An act of aggression or retaliation, such as a retort or threat, made when leaving or at the end of a heated discussion.
parting shot
n
a hostile remark or gesture delivered while departing. Also called: Parthian shot
'Parting shot' - the meaning and origin of this phrase
A 'parting shot' is now a metaphorical term but it clearly alludes to the shooting of weapons. The first such literal reference that I've come across is in the writings of John McLeod, who was surgeon of His Majesty's Ship Alceste. McLeod includes this comment in A Narrative of a Voyage to The Yellow Sea, 1818:
The consort, firing a parting shot, bore up round the north end of the island, and escaped.

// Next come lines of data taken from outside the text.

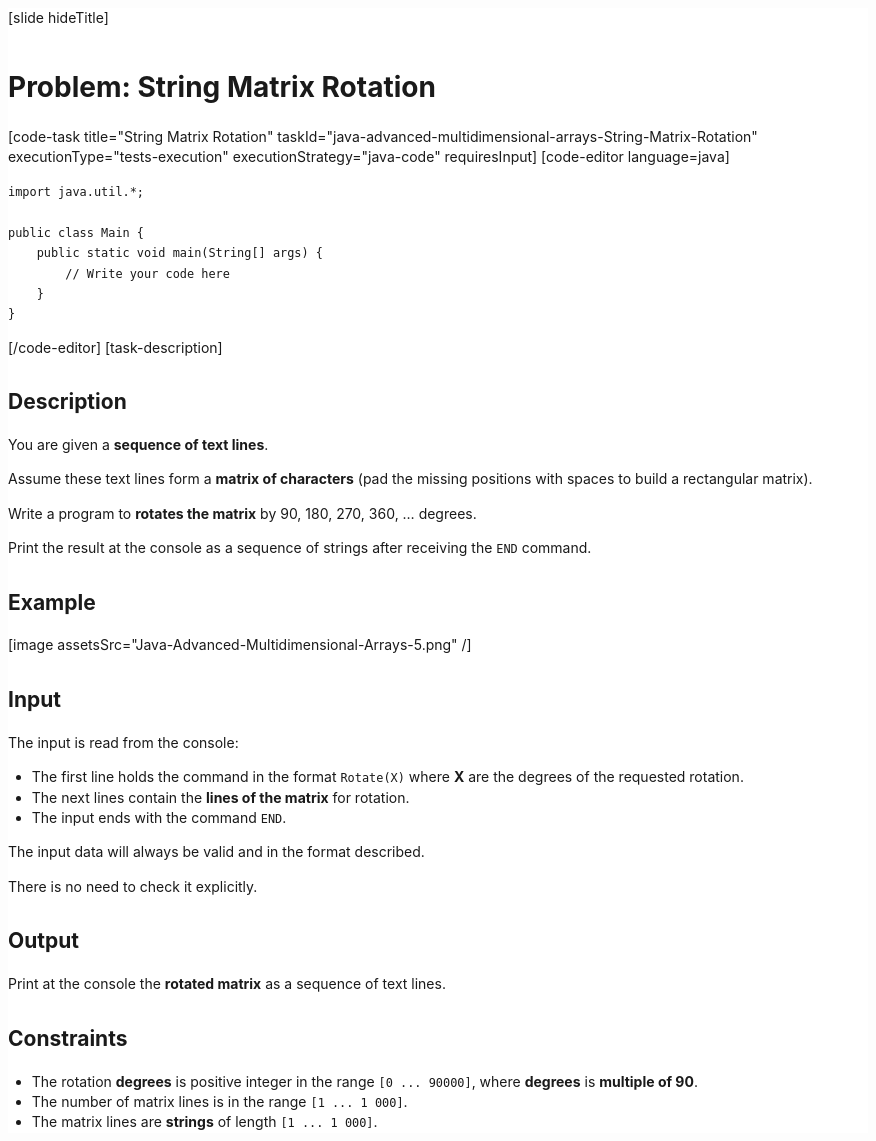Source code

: 
[slide hideTitle]
# Problem: String Matrix Rotation
[code-task title="String Matrix Rotation" taskId="java-advanced-multidimensional-arrays-String-Matrix-Rotation" executionType="tests-execution" executionStrategy="java-code" requiresInput]
[code-editor language=java]
```
import java.util.*;

public class Main {
    public static void main(String[] args) {
        // Write your code here
    }
}
```
[/code-editor]
[task-description]
## Description
You are given a **sequence of text lines**.

Assume these text lines form a **matrix of characters** (pad the missing positions with spaces to build a rectangular matrix).

Write a program to **rotates the matrix** by 90, 180, 270, 360, … degrees.

Print the result at the console as a sequence of strings after receiving the `END` command.

## Example

[image assetsSrc="Java-Advanced-Multidimensional-Arrays-5.png" /]

## Input

The input is read from the console:

- The first line holds the command in the format `Rotate(X)` where **X** are the degrees of the requested rotation.
- The next lines contain the **lines of the matrix** for rotation.
- The input ends with the command `END`.

The input data will always be valid and in the format described. 

There is no need to check it explicitly.

## Output

Print at the console the **rotated matrix** as a sequence of text lines.

## Constraints

- The rotation **degrees** is positive integer in the range `[0 ... 90000]`, where **degrees** is **multiple of 90**.
- The number of matrix lines is in the range `[1 ... 1 000]`.
- The matrix lines are **strings** of length `[1 ... 1 000]`.
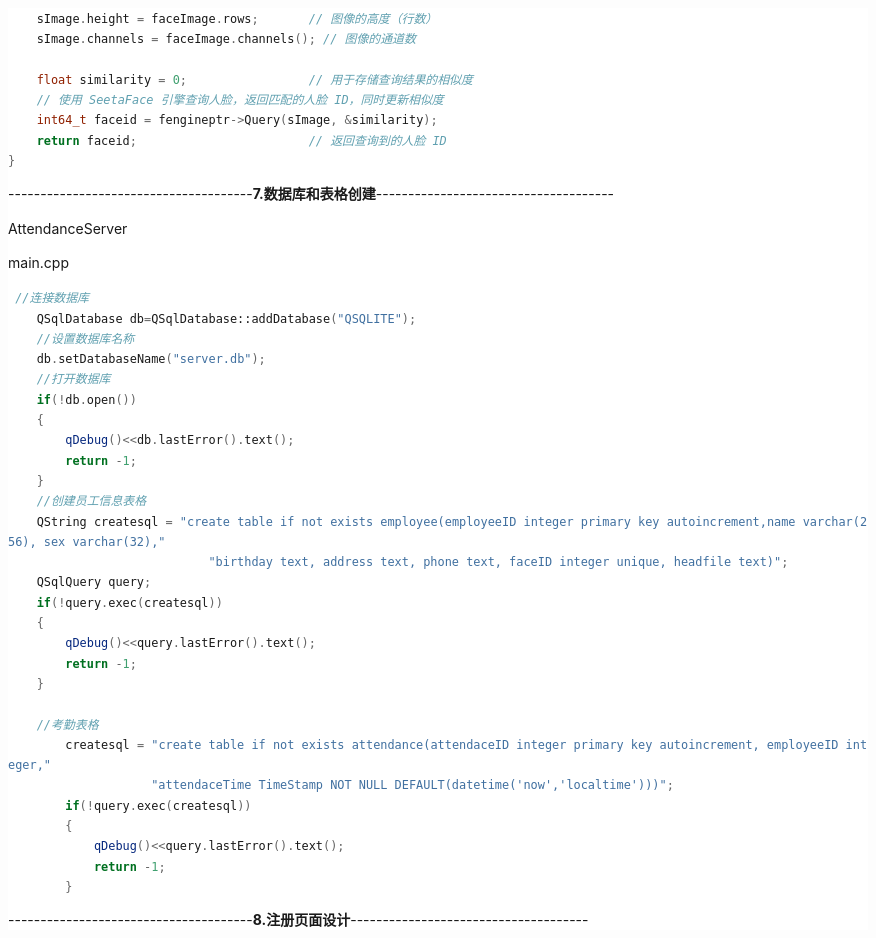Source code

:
 ```c++
    sImage.height = faceImage.rows;       // 图像的高度（行数）
    sImage.channels = faceImage.channels(); // 图像的通道数

    float similarity = 0;                 // 用于存储查询结果的相似度
    // 使用 SeetaFace 引擎查询人脸，返回匹配的人脸 ID，同时更新相似度
    int64_t faceid = fengineptr->Query(sImage, &similarity);
    return faceid;                        // 返回查询到的人脸 ID
}

```

--------------------------------------**7.数据库和表格创建**-------------------------------------

AttendanceServer

main.cpp

```c++
 //连接数据库
    QSqlDatabase db=QSqlDatabase::addDatabase("QSQLITE");
    //设置数据库名称
    db.setDatabaseName("server.db");
    //打开数据库
    if(!db.open())
    {
        qDebug()<<db.lastError().text();
        return -1;
    }
    //创建员工信息表格
    QString createsql = "create table if not exists employee(employeeID integer primary key autoincrement,name varchar(256), sex varchar(32),"
                            "birthday text, address text, phone text, faceID integer unique, headfile text)";
    QSqlQuery query;
    if(!query.exec(createsql))
    {
        qDebug()<<query.lastError().text();
        return -1;
    }

    //考勤表格
        createsql = "create table if not exists attendance(attendaceID integer primary key autoincrement, employeeID integer,"
                    "attendaceTime TimeStamp NOT NULL DEFAULT(datetime('now','localtime')))";
        if(!query.exec(createsql))
        {
            qDebug()<<query.lastError().text();
            return -1;
        }
```

--------------------------------------**8.注册页面设计**-------------------------------------

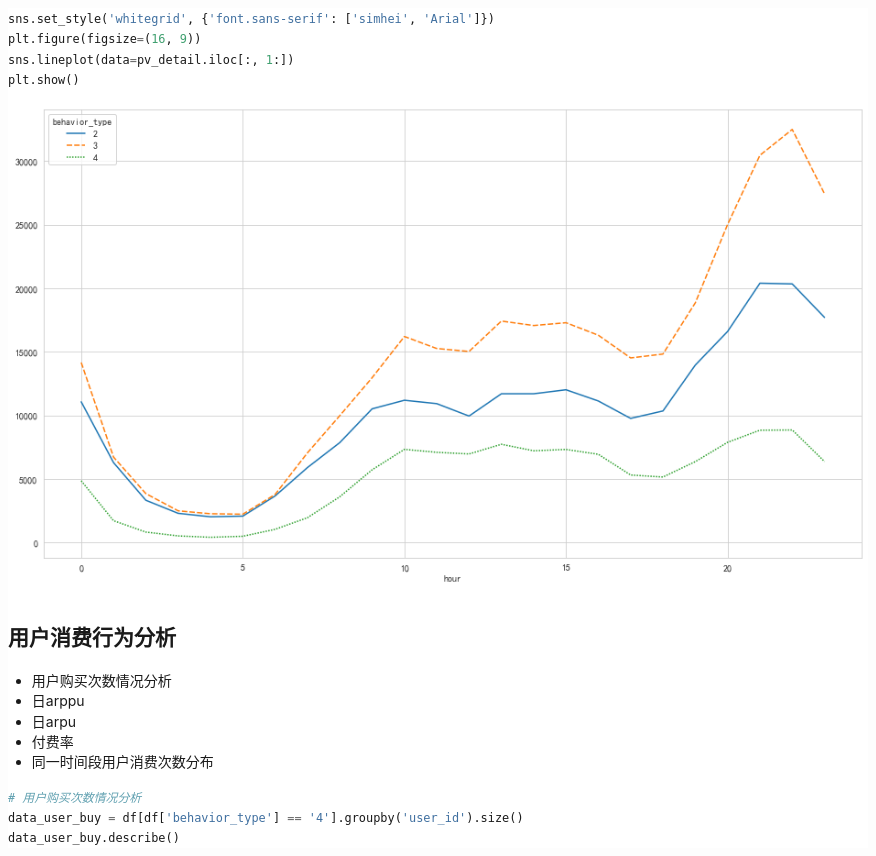 
```python
sns.set_style('whitegrid', {'font.sans-serif': ['simhei', 'Arial']})
plt.figure(figsize=(16, 9))
sns.lineplot(data=pv_detail.iloc[:, 1:])
plt.show()
```


    
![png](output_24_0.png)
    


## 用户消费行为分析

- 用户购买次数情况分析
- 日arppu
- 日arpu
- 付费率
- 同一时间段用户消费次数分布


```python
# 用户购买次数情况分析
data_user_buy = df[df['behavior_type'] == '4'].groupby('user_id').size()
data_user_buy.describe()
```




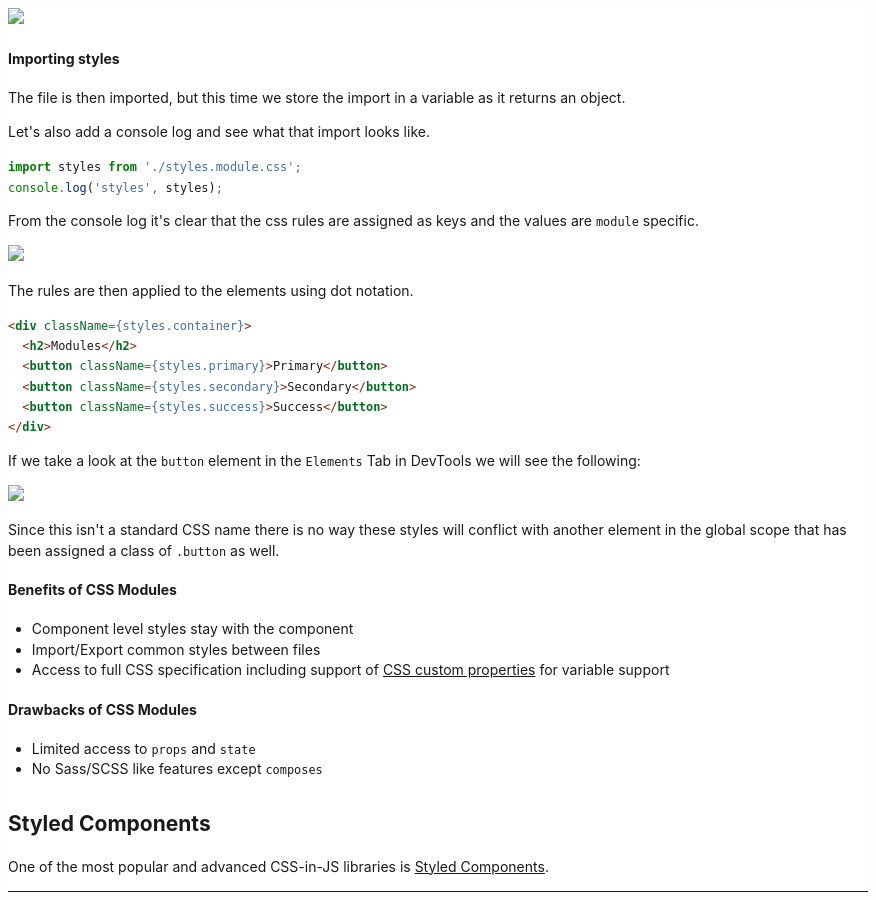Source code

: <img src="https://i.imgur.com/FWdD5YU.png" />


#### Importing styles

The file is then imported, but this time we store the import in a variable as it returns an object.  

Let's also add a console log and see what that import looks like.
```js
import styles from './styles.module.css';
console.log('styles', styles);
```

From the console log it's clear that the css rules are assigned as keys and the values are `module` specific.

<img src="https://i.imgur.com/q2tirlw.png" />

The rules are then applied to the elements using dot notation.

```html
<div className={styles.container}>
  <h2>Modules</h2>
  <button className={styles.primary}>Primary</button>
  <button className={styles.secondary}>Secondary</button>
  <button className={styles.success}>Success</button>
</div>
```

If we take a look at the `button` element in the `Elements` Tab in DevTools we will see the following:

<img src="https://i.imgur.com/kDWUghQ.png" />

Since this isn't a standard CSS name there is no way these styles will conflict with another element in the global scope that has been assigned a class of `.button` as well. 

#### Benefits of CSS Modules

- Component level styles stay with the component
- Import/Export common styles between files
- Access to full CSS specification including support of [CSS custom properties](https://developer.mozilla.org/en-US/docs/Web/CSS/--*) for variable support

#### Drawbacks of CSS Modules

- Limited access to `props` and `state`
- No Sass/SCSS like features except `composes`


## Styled Components 

One of the most popular and advanced CSS-in-JS libraries is [Styled Components](https://www.styled-components.com/).

<hr>
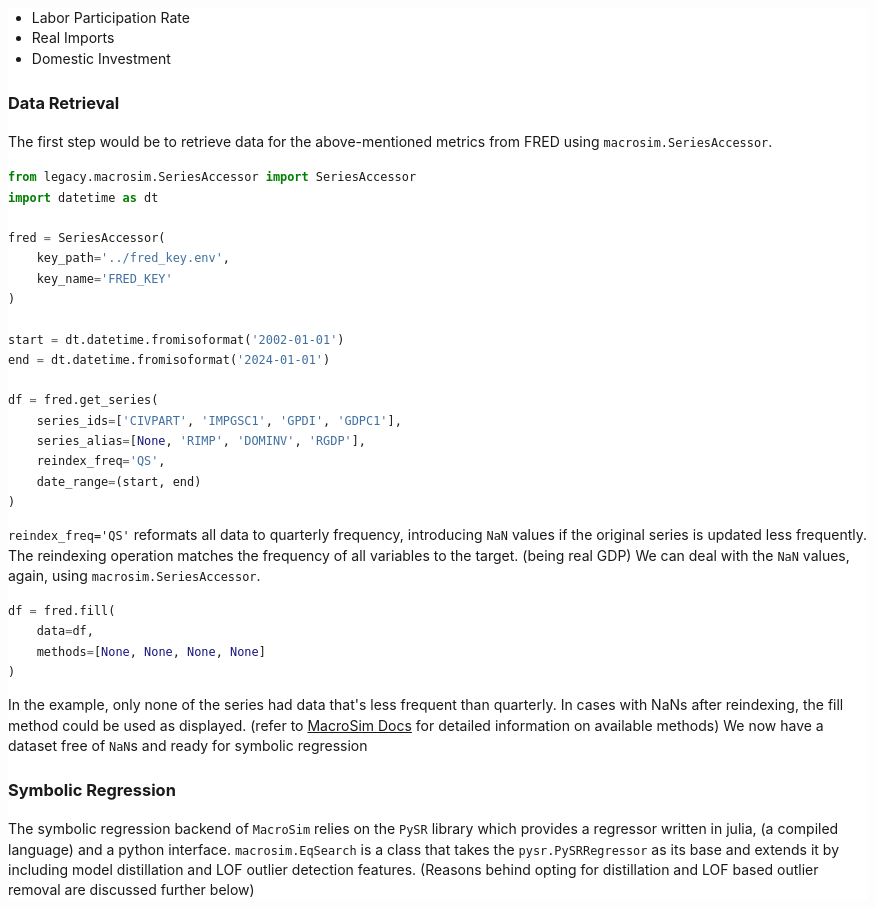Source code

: - Labor Participation Rate
- Real Imports
- Domestic Investment

### Data Retrieval

The first step would be to retrieve data for the above-mentioned metrics from FRED using `macrosim.SeriesAccessor`.

```python
from legacy.macrosim.SeriesAccessor import SeriesAccessor
import datetime as dt

fred = SeriesAccessor(
    key_path='../fred_key.env',
    key_name='FRED_KEY'
)

start = dt.datetime.fromisoformat('2002-01-01')
end = dt.datetime.fromisoformat('2024-01-01')

df = fred.get_series(
    series_ids=['CIVPART', 'IMPGSC1', 'GPDI', 'GDPC1'],
    series_alias=[None, 'RIMP', 'DOMINV', 'RGDP'],
    reindex_freq='QS',
    date_range=(start, end)
)
```

`reindex_freq='QS'` reformats all data to quarterly frequency, introducing `NaN` values if the original series is
updated less frequently. The reindexing operation matches the frequency of all variables to the target. (being real GDP)
We can deal with the `NaN` values, again, using `macrosim.SeriesAccessor`.

```python
df = fred.fill(
    data=df,
    methods=[None, None, None, None]
)
```

In the example, only none of the series had data that's less frequent than quarterly. In cases with NaNs after reindexing,
the fill method could be used as displayed. (refer to [MacroSim Docs](https://gongjr0.github.io/MacroSim/) for detailed information on available methods)
We now have a dataset free of `NaN`s and ready for symbolic regression

### Symbolic Regression

The symbolic regression backend of `MacroSim` relies on the `PySR` library which provides a regressor written
in julia, (a compiled language) and a python interface. `macrosim.EqSearch` is a class that takes the
`pysr.PySRRegressor` as its base and extends it by including model distillation and LOF outlier detection features.
(Reasons behind opting for distillation and LOF based outlier removal are discussed further below)
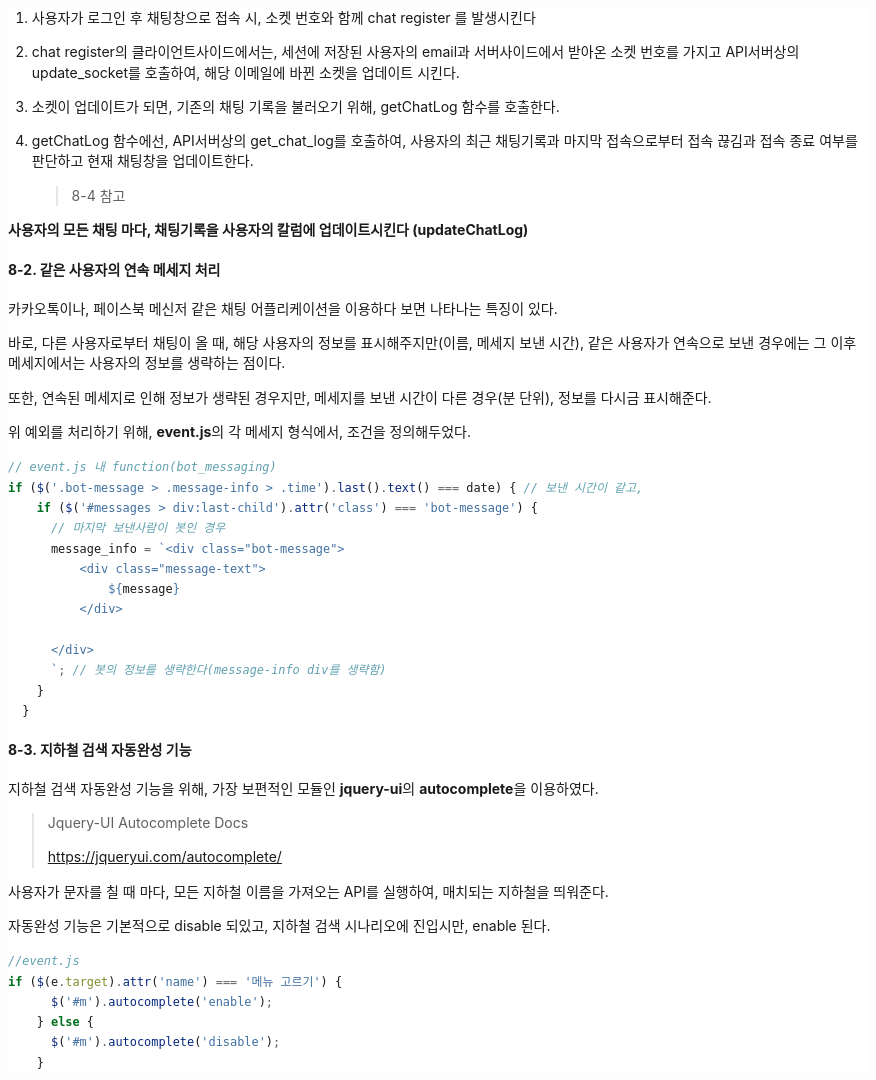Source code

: 1. 사용자가 로그인 후 채팅창으로 접속 시, 소켓 번호와 함께 chat register 를 발생시킨다

2. chat register의 클라이언트사이드에서는, 세션에 저장된 사용자의 email과 서버사이드에서 받아온 소켓 번호를 가지고 API서버상의 update_socket를 호출하여, 해당 이메일에 바뀐 소켓을 업데이트 시킨다.

3. 소켓이 업데이트가 되면, 기존의 채팅 기록을 불러오기 위해, getChatLog 함수를 호출한다.

4. getChatLog 함수에선, API서버상의 get_chat_log를 호출하여, 사용자의 최근 채팅기록과 마지막 접속으로부터 접속 끊김과 접속 종료 여부를 판단하고 현재 채팅창을 업데이트한다.

   > 8-4 참고

**사용자의 모든 채팅 마다, 채팅기록을 사용자의 칼럼에 업데이트시킨다 (updateChatLog)**



#### 8-2. 같은 사용자의 연속 메세지 처리

카카오톡이나, 페이스북 메신저 같은 채팅 어플리케이션을 이용하다 보면 나타나는 특징이 있다.

바로, 다른 사용자로부터 채팅이 올 때,  해당 사용자의 정보를 표시해주지만(이름, 메세지 보낸 시간), 같은 사용자가 연속으로 보낸 경우에는 그 이후 메세지에서는 사용자의 정보를 생략하는 점이다.

또한, 연속된 메세지로 인해 정보가 생략된 경우지만, 메세지를 보낸 시간이 다른 경우(분 단위), 정보를 다시금 표시해준다.

위 예외를 처리하기 위해, **event.js**의 각 메세지 형식에서, 조건을 정의해두었다.

```javascript
// event.js 내 function(bot_messaging)
if ($('.bot-message > .message-info > .time').last().text() === date) { // 보낸 시간이 같고,
    if ($('#messages > div:last-child').attr('class') === 'bot-message') {
      // 마지막 보낸사람이 봇인 경우
      message_info = `<div class="bot-message">
          <div class="message-text">
              ${message}
          </div>

      </div>
      `; // 봇의 정보를 생략한다(message-info div를 생략함)
    }
  }
```

#### 8-3. 지하철 검색 자동완성 기능

지하철 검색 자동완성 기능을 위해, 가장 보편적인 모듈인 **jquery-ui**의 **autocomplete**을 이용하였다.

>Jquery-UI Autocomplete Docs
>
>https://jqueryui.com/autocomplete/

사용자가 문자를 칠 때 마다, 모든 지하철 이름을 가져오는 API를 실행하여, 매치되는 지하철을 띄워준다.

자동완성 기능은 기본적으로 disable 되있고, 지하철 검색 시나리오에 진입시만, enable 된다.

```javascript
//event.js
if ($(e.target).attr('name') === '메뉴 고르기') {
      $('#m').autocomplete('enable');
    } else {
      $('#m').autocomplete('disable');
    }
```
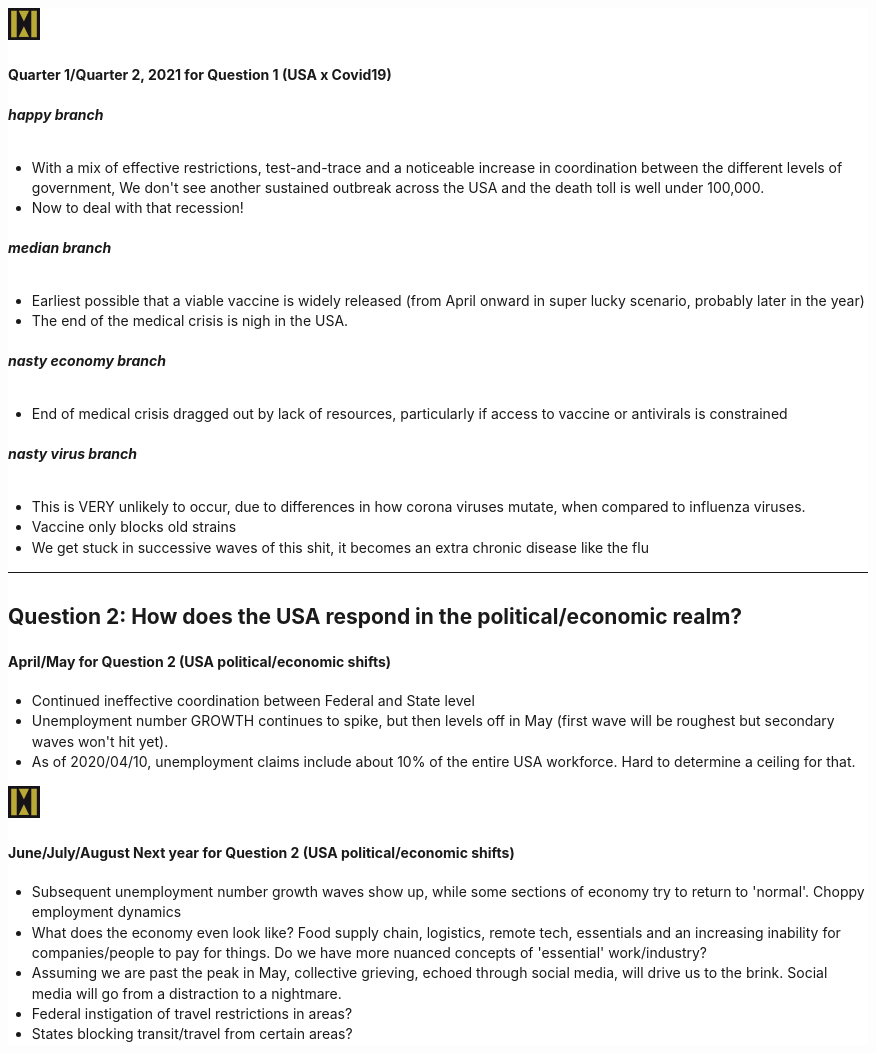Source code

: 
![break](../img/icon.jpg)

#### **Quarter 1/Quarter 2, 2021 for Question 1 (USA x Covid19)**

###### __happy branch__
- With a mix of effective restrictions, test-and-trace and a noticeable increase in coordination between the different levels of government, We don't see another sustained outbreak across the USA and the death toll is well under 100,000.
- Now to deal with that recession!
    
###### __median branch__
- Earliest possible that a viable vaccine is widely released (from April onward in super lucky scenario, probably later in the year)
- The end of the medical crisis is nigh in the USA.

###### __nasty economy branch__
- End of medical crisis dragged out by lack of resources, particularly if access to vaccine or antivirals is constrained

###### __nasty virus branch__
- This is VERY unlikely to occur, due to differences in how corona viruses mutate, when compared to influenza viruses.
- Vaccine only blocks old strains
- We get stuck in successive waves of this shit, it becomes an extra chronic disease like the flu

 ---

## Question 2: How does the USA respond in the political/economic realm?

#### **April/May for Question 2 (USA political/economic shifts)**
- Continued ineffective coordination between Federal and State level
- Unemployment number GROWTH continues to spike, but then levels off in May (first wave will be roughest but secondary waves won't hit yet).
- As of 2020/04/10, unemployment claims include about 10% of the entire USA workforce. Hard to determine a ceiling for that.


![break](../img/icon.jpg)

#### **June/July/August Next year for Question 2 (USA political/economic shifts)**
- Subsequent unemployment number growth waves show up, while some sections of economy try to return to 'normal'. Choppy employment dynamics
- What does the economy even look like? Food supply chain, logistics, remote tech, essentials and an increasing inability for companies/people to pay for things. Do we have more nuanced concepts of 'essential' work/industry?
- Assuming we are past the peak in May, collective grieving, echoed through social media, will drive us to the brink. Social media will go from a distraction to a nightmare.
- Federal instigation of travel restrictions in areas?
- States blocking transit/travel from certain areas?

The figurative use of the phrase comes not much later, in the records of the Religious Society of Friends (The Quakers) - The Friend or, Advocate of Truth, 1828:
I think it would be much more becoming..., if you could separate without giving each other a parting shot. If you could but use this short sentence, "we cannot agree and therefore we separate."
That derivation of 'parting shot' appears to be very simple and straightforward. Not so fast; enter the Parthians and their 'Parthian shots'. The Partians were an ancient race who lived in north-east Persia. They were renowned archers and horsemen and were known for their practice of confusing the enemy by pretending to flee and firing arrows backwards while retreating - not the easiest thing to do on a galloping horse. The tactic must have been successful as in first century B.C. Parthia stretched from the Euphrates to the Indus rivers, covering most of what is now Iran, Iraq and Afghanistan.